Edit the data from the line with "## [Copyright Notice](#name-copyright-notice)" up to and including the line with "document authors. All" so that "authors" becomes "editors", and give back only those lines with nothing else changed.

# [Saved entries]
★ ★ ★ ★ ★ ★ ★
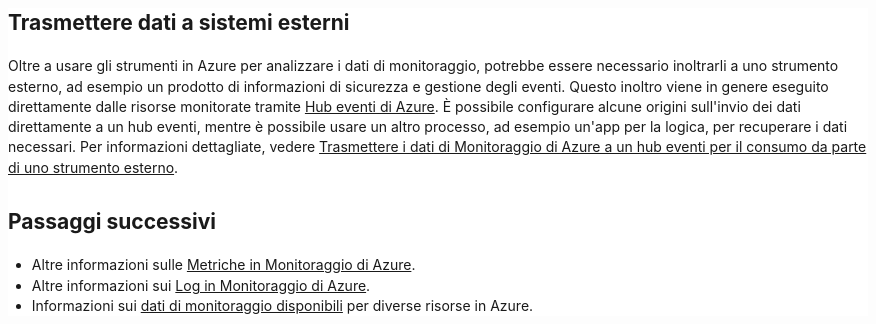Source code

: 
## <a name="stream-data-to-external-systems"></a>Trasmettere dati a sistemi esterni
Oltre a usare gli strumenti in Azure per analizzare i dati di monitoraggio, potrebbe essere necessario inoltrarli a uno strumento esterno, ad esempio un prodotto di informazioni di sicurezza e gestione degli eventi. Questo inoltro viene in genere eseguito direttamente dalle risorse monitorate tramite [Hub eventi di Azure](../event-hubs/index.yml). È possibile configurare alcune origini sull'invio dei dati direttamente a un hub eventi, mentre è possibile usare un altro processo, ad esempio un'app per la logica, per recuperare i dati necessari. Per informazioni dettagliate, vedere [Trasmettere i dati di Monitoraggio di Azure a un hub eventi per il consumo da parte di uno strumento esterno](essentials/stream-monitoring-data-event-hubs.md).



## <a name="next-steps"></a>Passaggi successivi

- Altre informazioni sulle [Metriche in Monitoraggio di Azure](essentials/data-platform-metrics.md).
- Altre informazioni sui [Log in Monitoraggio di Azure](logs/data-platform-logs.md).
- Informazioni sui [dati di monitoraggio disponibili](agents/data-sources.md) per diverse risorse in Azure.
★ ★ ★ ★ ★ ★ ★
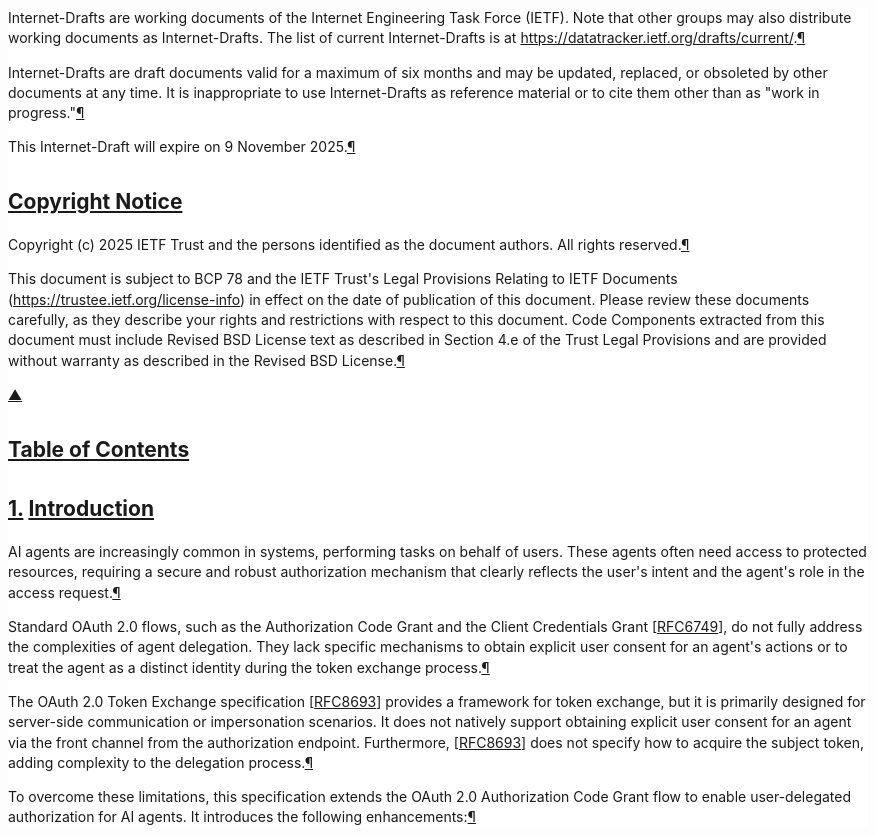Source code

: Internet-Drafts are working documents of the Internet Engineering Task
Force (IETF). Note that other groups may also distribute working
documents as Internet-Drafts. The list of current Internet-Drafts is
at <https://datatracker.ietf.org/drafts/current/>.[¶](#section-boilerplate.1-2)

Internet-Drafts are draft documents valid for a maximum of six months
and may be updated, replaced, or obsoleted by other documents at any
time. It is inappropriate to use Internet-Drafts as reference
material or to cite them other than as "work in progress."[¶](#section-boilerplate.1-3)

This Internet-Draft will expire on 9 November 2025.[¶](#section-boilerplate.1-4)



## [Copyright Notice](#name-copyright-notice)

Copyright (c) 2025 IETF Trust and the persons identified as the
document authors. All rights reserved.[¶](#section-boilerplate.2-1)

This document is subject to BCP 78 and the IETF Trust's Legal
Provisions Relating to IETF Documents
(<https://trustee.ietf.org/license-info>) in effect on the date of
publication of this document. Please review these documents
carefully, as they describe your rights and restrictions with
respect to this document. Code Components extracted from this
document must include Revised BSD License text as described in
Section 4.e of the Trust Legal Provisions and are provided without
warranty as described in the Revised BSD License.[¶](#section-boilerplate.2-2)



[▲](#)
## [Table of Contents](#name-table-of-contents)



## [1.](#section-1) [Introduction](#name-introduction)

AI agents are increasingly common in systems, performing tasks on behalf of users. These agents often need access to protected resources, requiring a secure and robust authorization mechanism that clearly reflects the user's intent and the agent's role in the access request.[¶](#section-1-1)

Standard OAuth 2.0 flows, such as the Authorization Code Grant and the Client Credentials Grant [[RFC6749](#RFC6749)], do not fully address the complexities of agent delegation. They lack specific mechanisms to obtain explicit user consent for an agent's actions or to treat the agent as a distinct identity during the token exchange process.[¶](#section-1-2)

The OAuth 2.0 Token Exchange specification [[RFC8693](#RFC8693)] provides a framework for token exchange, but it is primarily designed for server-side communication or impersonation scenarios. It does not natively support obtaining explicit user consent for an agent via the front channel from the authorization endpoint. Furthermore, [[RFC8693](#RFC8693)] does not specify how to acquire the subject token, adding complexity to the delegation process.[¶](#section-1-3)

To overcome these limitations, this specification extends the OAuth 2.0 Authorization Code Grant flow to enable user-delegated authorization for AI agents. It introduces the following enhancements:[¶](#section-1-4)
★ ★ ★ ★ ★ ★ ★
# [Exercise output]
## [Copyright Notice](#name-copyright-notice)

Copyright (c) 2025 IETF Trust and the persons identified as the
document editors. All rights reserved.[¶](#section-boilerplate.2-1)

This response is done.